* [Requirement]: Every record is to be copied unchanged, except that its pictures are removed.

* [Data provided]:
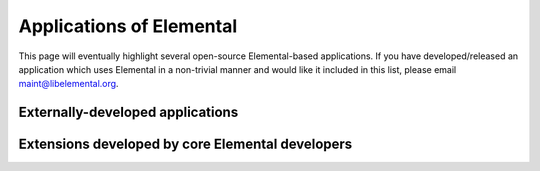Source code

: .. _apps:

Applications of Elemental
#########################

This page will eventually highlight several open-source Elemental-based 
applications. If you have developed/released an application which uses 
Elemental in a non-trivial manner and would like it included in this 
list, please email 
`maint@libelemental.org <mailto:maint@libelemental.org>`__.

Externally-developed applications
---------------------------------
.. raw:: html
    :file: external.inc

Extensions developed by core Elemental developers
-------------------------------------------------
.. raw:: html
    :file: internal.inc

* [Answer below]:
Source code

: .. _apps:

Applications of Elemental
#########################

This page will eventually highlight several open-source Elemental-based 
applications. If you have developed/released an application which uses 
Elemental in a non-trivial manner and would like it included in this 
list, please email 
`maint@libelemental.org <mailto:maint@libelemental.org>`__.

Externally-developed applications
---------------------------------
.. raw:: html
    :file: external.inc

Extensions developed by core Elemental developers
-------------------------------------------------
.. raw:: html
    :file: internal.inc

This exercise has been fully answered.